This has happened so often over the past few years that it almost doesn’t qualify as news anymore. Still, probably the most important change in the education policy landscape has been the willingness of high-profile Democratic politicians to buck one of the primary sources of their power – the public employees’ unions. This doesn’t always end happily for the Democrat (see Gray Davis, et al.), but it’s no longer the career-ender it used to be.
In Oregon, the school employees’ unions have had an on-again, off-again relationship with Gov. John Kitzhaber. The Oregon Education Association endorsed his opponent in the Democratic primary, largely because of Kitzhaber’s “performance-based funding” proposal. When Kitzhaber won the nomination, OEA and other public sector unions bet the ranch on him.
Gov. Kitzhaber’s latest proposal is a merger of the state boards dealing with K-12 and higher education, which has caused OEA some heartburn. “I am surprised and disappointed to hear that OEA has changed course and now opposes Senate Bill 909 and a package of modest education reforms that would deliver better results for students, more resources for teachers and more accountability for taxpayer dollars.
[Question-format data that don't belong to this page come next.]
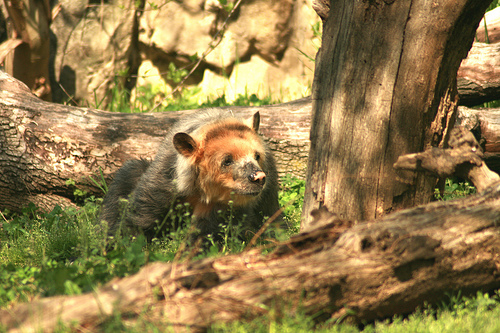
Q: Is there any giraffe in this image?
A: No, there are no giraffes.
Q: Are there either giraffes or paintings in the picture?
A: No, there are no giraffes or paintings.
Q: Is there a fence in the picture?
A: No, there are no fences.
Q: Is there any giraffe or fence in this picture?
A: No, there are no fences or giraffes.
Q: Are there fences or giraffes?
A: No, there are no fences or giraffes.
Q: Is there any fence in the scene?
A: No, there are no fences.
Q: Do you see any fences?
A: No, there are no fences.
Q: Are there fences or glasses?
A: No, there are no fences or glasses.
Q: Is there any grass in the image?
A: Yes, there is grass.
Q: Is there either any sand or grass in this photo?
A: Yes, there is grass.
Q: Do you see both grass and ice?
A: No, there is grass but no ice.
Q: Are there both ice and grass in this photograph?
A: No, there is grass but no ice.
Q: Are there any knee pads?
A: No, there are no knee pads.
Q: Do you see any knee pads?
A: No, there are no knee pads.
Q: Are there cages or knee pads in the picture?
A: No, there are no knee pads or cages.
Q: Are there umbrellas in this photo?
A: No, there are no umbrellas.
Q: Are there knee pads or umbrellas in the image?
A: No, there are no umbrellas or knee pads.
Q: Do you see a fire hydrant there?
A: No, there are no fire hydrants.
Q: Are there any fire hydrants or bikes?
A: No, there are no fire hydrants or bikes.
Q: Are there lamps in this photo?
A: No, there are no lamps.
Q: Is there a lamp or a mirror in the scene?
A: No, there are no lamps or mirrors.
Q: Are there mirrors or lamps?
A: No, there are no lamps or mirrors.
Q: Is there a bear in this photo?
A: Yes, there is a bear.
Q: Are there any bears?
A: Yes, there is a bear.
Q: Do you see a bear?
A: Yes, there is a bear.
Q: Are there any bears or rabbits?
A: Yes, there is a bear.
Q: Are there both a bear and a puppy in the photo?
A: No, there is a bear but no puppies.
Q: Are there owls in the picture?
A: No, there are no owls.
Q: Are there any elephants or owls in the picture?
A: No, there are no owls or elephants.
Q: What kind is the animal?
A: The animal is a bear.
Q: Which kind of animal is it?
A: The animal is a bear.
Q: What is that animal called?
A: This is a bear.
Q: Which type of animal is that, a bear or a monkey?
A: This is a bear.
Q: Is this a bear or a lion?
A: This is a bear.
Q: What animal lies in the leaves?
A: The bear lies in the leaves.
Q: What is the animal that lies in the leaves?
A: The animal is a bear.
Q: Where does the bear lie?
A: The bear lies in the leaves.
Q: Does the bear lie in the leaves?
A: Yes, the bear lies in the leaves.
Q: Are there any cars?
A: No, there are no cars.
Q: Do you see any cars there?
A: No, there are no cars.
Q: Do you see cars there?
A: No, there are no cars.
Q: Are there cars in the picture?
A: No, there are no cars.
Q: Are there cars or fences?
A: No, there are no cars or fences.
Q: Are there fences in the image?
A: No, there are no fences.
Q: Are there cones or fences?
A: No, there are no fences or cones.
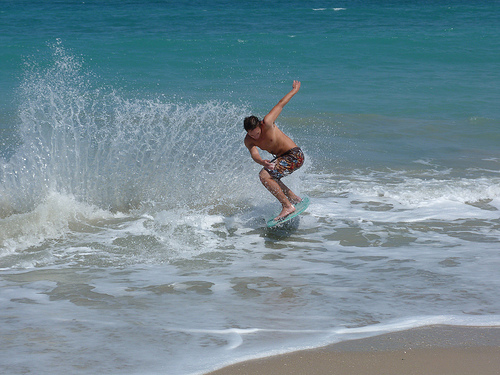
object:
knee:
[258, 167, 273, 185]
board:
[267, 196, 309, 228]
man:
[243, 78, 305, 220]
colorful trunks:
[264, 148, 305, 179]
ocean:
[1, 1, 497, 374]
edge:
[194, 318, 499, 374]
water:
[2, 1, 497, 372]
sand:
[205, 325, 497, 374]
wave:
[3, 36, 500, 256]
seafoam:
[2, 162, 499, 373]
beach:
[204, 320, 499, 373]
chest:
[253, 129, 276, 148]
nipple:
[268, 137, 275, 142]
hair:
[242, 115, 264, 132]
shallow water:
[2, 166, 497, 374]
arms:
[246, 140, 263, 164]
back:
[273, 125, 298, 147]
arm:
[262, 88, 296, 123]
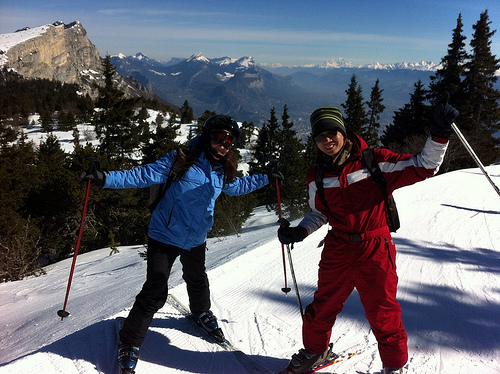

For them to cling to the status quo is not in the best interest of Oregonians,” said Kitzhaber in a statement.
Meanwhile in California, David Kieffer, the executive director of the state SEIU affiliate announced his opposition to Gov. Jerry Brown’s plan for a special election in September to extend and raise taxes. The state’s public sector unions are interested parties because they would be expected to fund the campaign with dues dollars.
“I think it’s highly likely (the taxes) would lose,” Kieffer said.
Kieffer’s short-term solution? Paper over the deficit. “There’s a bottomless pit of gimmicks,” he said.
Democrats are in a bind. They can’t tell the unions to go to hell, and they can’t follow them off the cliff. But the fence they’re straddling is getting awfully thin.